Обогнав всех, Чернухо чуть ли не бегом покатился вперед — маленький, толстый и неуклюжий, как щенок, несказанно обрадованный тем, что его взяли на прогулку.

Панюшкин шел, спрятав руки в карманы и подняв воротник, от него старались не отставать Мезенов с Ливневым. Опульский рассказывал Белоконю какую-то нескончаемую историю, тот слушал с немым изумлением, и непонятно было — удивляется ли он самой истории или тому, как плотно набит Опульский словами. Тюляфтин шагал один, вертел головой, и стекла его очков в тонкой золотой оправе сверкали растроганно и взволнованно. Замыкали шествие Званцев, Жмакин и Хромов.

— Слушай сюда, Володя, — сказал Жмакин. — А никак охмурил их наш Толыс, а? Смеются, шутят, вроде не снимать человека приехали, а награждать.

— Не, Федя, не охмурил, — ответил Званцев. — Не тот случай. Он может их очаровать, может вить из них веревки, может смеяться с ними или над ними — все это ничего не значит. И Толыс это знает. И они это знают. Поэтому могут посмеяться, пошутить... Это говорит только о том, что они вежливые люди. И больше ни о чем.

У Панюшкина была кличка Толыс. Местные нивхи рассказывали, что в каждом море есть свой хозяин и зовут его Толыс. Ну а раз на всем Проливе хозяином они считали Панюшкина, то от этого прозвища ему было просто не уйти.

— Так, выходит, того... снимут? — опять спросил Жмакин. — Выходит, слухи не зря...

— Нет, не снимут! — недобро засмеялся Хромов. — Под зад коленом дадут. А если догонят, то еще раз дадут.

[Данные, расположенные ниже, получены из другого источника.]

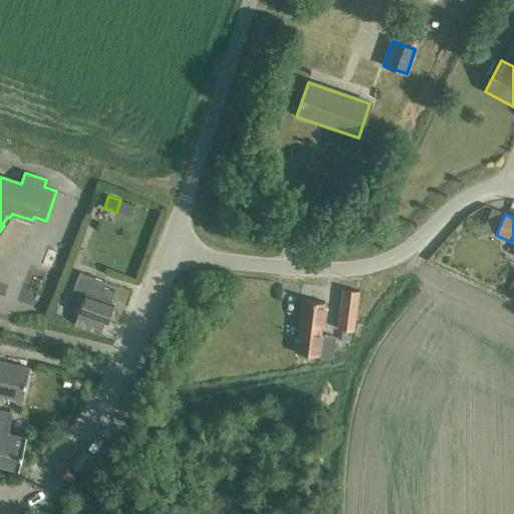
[(106,323),(114,301),(111,300),(116,289),(103,284),(105,278),(77,267),(69,290),(81,295),(70,323),(99,334),(104,322),(106,323)]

— А, Володя? — переспросил Жмакин, — не обращая внимания на слова Хромова.

— Слухи, Федя, великая вещь! Они рождаются, живут и умирают по своим законам, и мы не можем эти законы понять. Не дано. Да оно и к лучшему.

Жмакину не понравились слова главного инженера.

Тот не ответил на его вопрос, а кроме того, в голосе Званцева ему послышалось пренебрежение. И сразу что-то злое, неуправляемое зашевелилось в нем, и он снова спросил, зная, что Званцеву будет неприятен его вопрос.

— Выходит, и ты считаешь, что снимут Толыса?

— На данный момент, Федя, я считаю, сколько шагов осталось до конторы. Околеваю. Знаешь, раньше я полагал, что зима, как таковая, кончается на десяти градусах мороза. Если мороз сильнее, значит, это уже не зима, а черт знает что. Пакость и мерзость. Прожив здесь два года, я изменил свои убеждения. Теперь я думаю, что зима кончается на двадцати пяти градусах. Если мороз сильнее — это издевательство над человеком. А сейчас под тридцать. И ты, Федя, тоже издеваешься, вопросами изводишь, зная, что ответить мне нечего. А знал бы, что ответить, все равно бы промолчал.